Grub, in case you wondered is the name of a posh restaurant in New York, and some of the action in the novel takes place there. But more than that, the book is also an updating of the Victorian novel, New Grub Street by George Gissing. This updated version begins at the Blue Ridge Writers’ Conference with several hopeful writers in attendance. There’s Jackson Miller–the black sheep of a very wealthy family. Competitive with a tendency towards arrogance, he oozes confidence. His friend, Eddie Renfros, managed to publish a first novel called Sea Miss, but it sank without trace and subsequently, Eddie has not been able to interest publishers in his second novel, Vapor. Amanda, Eddie’s ambitious wife, basically married Eddie for a life of fame that hasn’t materialized. With resentments simmering in their marriage, Amanda drives Eddie to write a third novel with more commercial considerations in mind. Other attendees include poor Henry Baffler, an unworldly purist obsessed with theories of New Realism and Margot Yarborough, the fey, sensitive daughter of arrogant, selfish writer Andrew Yarborough.
The young writers approach novel writing with different styles and regimes. Eddie acknowledges , “plot has always been the hardest but also the least important,” while Henry eavesdrops on a baliff to gather material for his novel. Jackson, on the other hand, with the deliberate decision to embrace commercialism “wanted to appeal to young readers, to hipsters, so he played with every trick he thought he could get away with: letters written in alternative typescripts, diaries that trail off pages with the suicides of their authors, the inclusion of small illustrations and visual puzzles, the occasional blank page signifying moral bankruptcy.” Amanda launches into a secret writing career while Margot quietly and patiently constructs her novel, and eventually sets out on a sad little book tour where she’s hounded by would-be writers.
Grub follows the fortunes of these novelists as they struggle with their novels–the difficulties of plot, the vagaries of character, brash literary agents and tacky jacket covers. While at times, I thought Grub portrayed novel writing and publication as all too easy to achieve, by the novel’s conclusion, I decided that on the contrary, the author had painted a rather bleak picture. A few authors, very few, hit the big time, but most sink into obscurity within a very short time. It would seem that the thick-skinned survive, while the fragile, more sensitive and ultimately better writers burn out, drop off, or fade away.

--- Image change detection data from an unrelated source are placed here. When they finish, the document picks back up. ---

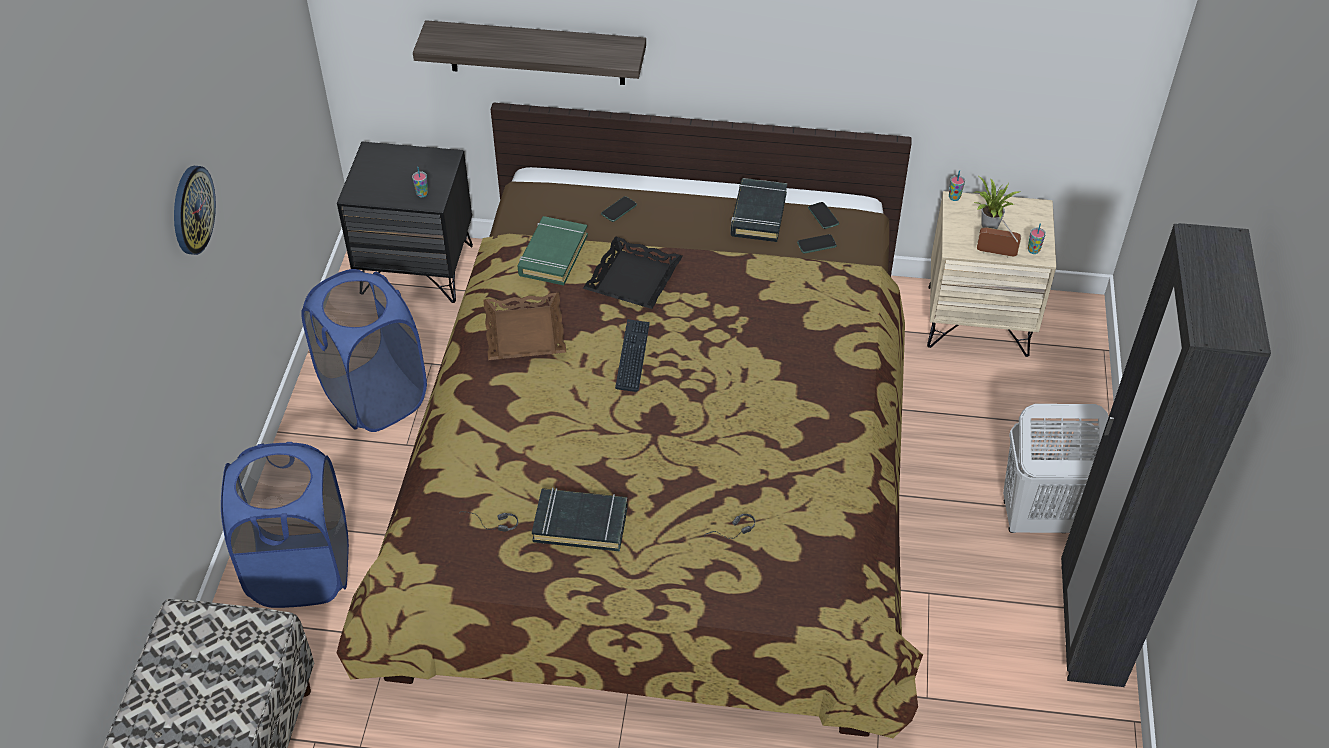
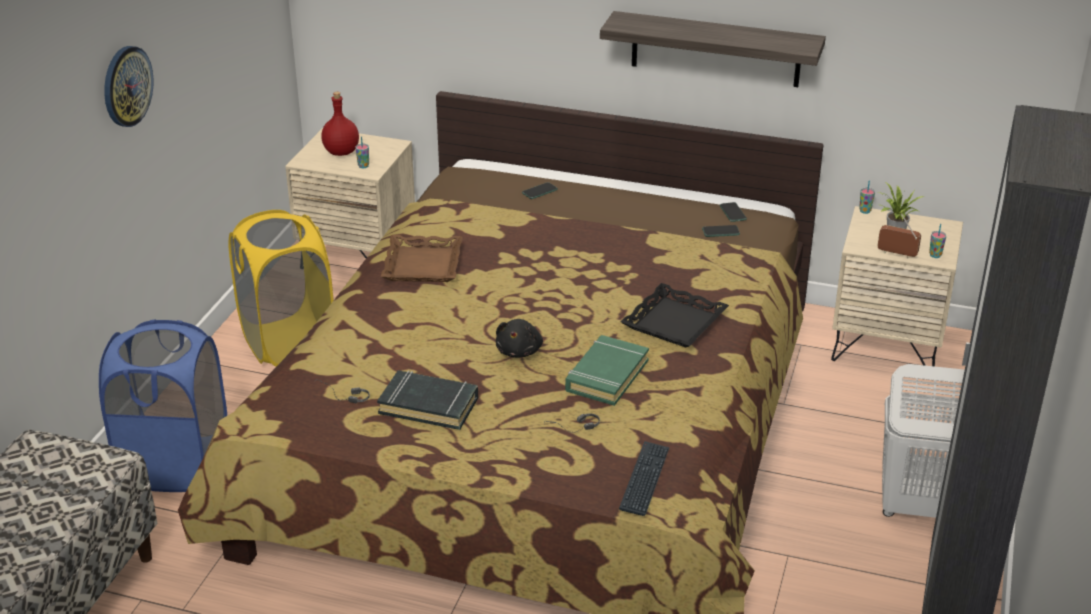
camera: 10 degrees right, 15 degrees down
blue laundry basket [301,269,427,432] -> yellow laundry basket [229,210,334,367]
black nightstand [337,142,473,303] -> beige nightstand [285,128,415,258]
shelf [413,20,646,85] -> shelf moved to [600,11,826,87]
green book [518,216,588,285] -> green book moved to [565,335,649,406]
black tray [583,236,683,309] -> black tray moved to [620,283,729,348]
keyboard [615,319,650,392] -> keyboard moved to [619,441,670,516]
black book [731,178,787,242] -> none
none -> red bottle [321,92,359,156]
none -> black plush toy [496,319,543,358]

Blackwell presents a whole literary world for the reader–the other side of the coin for those of us who never have to sweat over a query letter, and the picture she paints isn’t exactly cutthroat; it’s indifferent with the publishing industry portrayed as pushing some desperate authors over the edge. Books are products to be marketed just like toilet paper or deodorant apparently, and quality seems to have little to do with it. We see some frantic authors checking negative reviews, engaged in bitter, petty battles of words with literary rivals, while other authors obsessively check their Amazon sales ranking. Meanwhile this industry creates its own bottom feeders–personified in this novel by the portly Jeffrey Whelpdale–a “writer” and so-called “manuscript doctor” who hasn’t published anything but who markets his services by convincing would-be writers that he’s a wizard in the book biz.

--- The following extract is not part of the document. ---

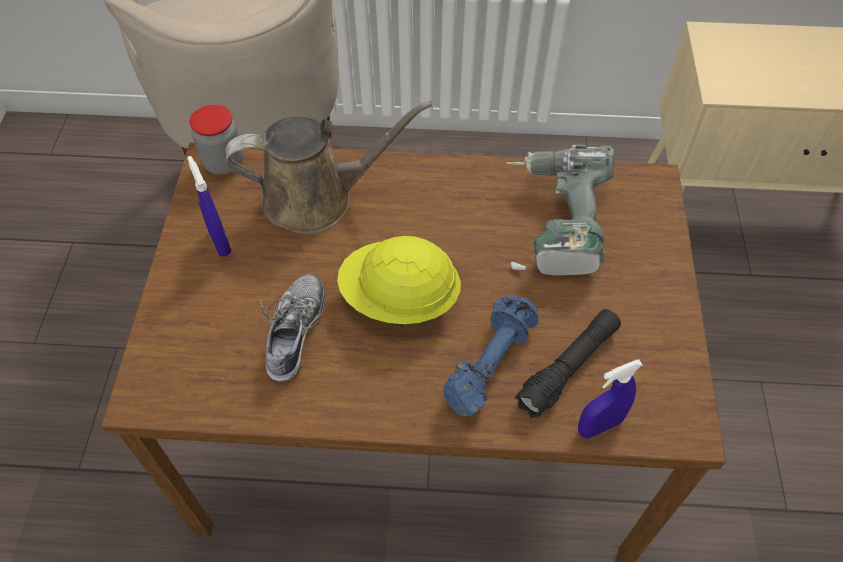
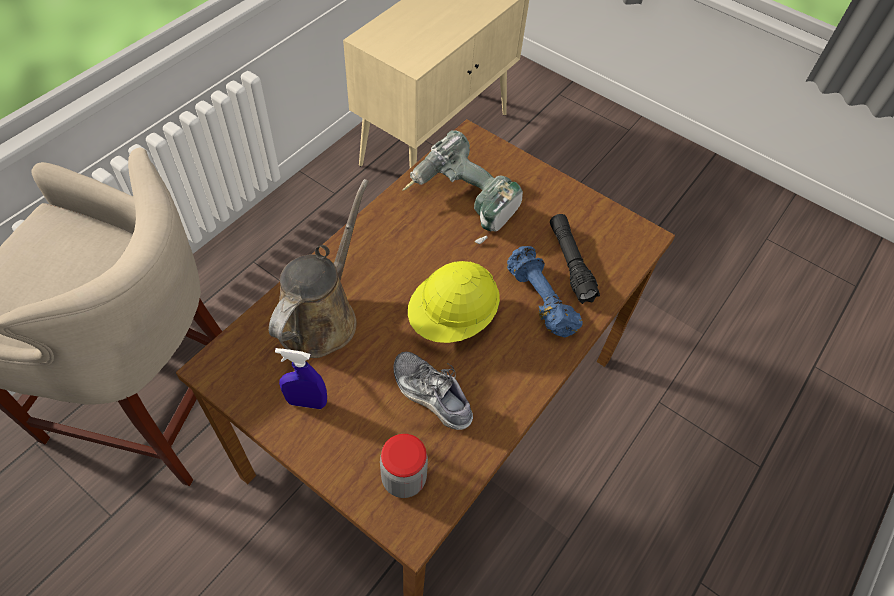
camera: 60 degrees left, 0 degrees up
jar [190,105,243,175] -> jar moved to [380,434,428,498]
blue spray bottle [578,359,643,439] -> none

If you enjoy campus comedies, or if you’re just interested in the lives of writers, then give Elise Blackwell’s delightful novel, Grub, a try. Blackwell treats her characters with tolerance and affection while setting them solidly on career paths that will last the rest of their lives. The novel is written with style and wit, and while the tone is light and humorous, lingering regrets over the failure of some of the novelists resonate long after the last page. But then perhaps we are not all cut out to be authors. After all, the world needs readers too.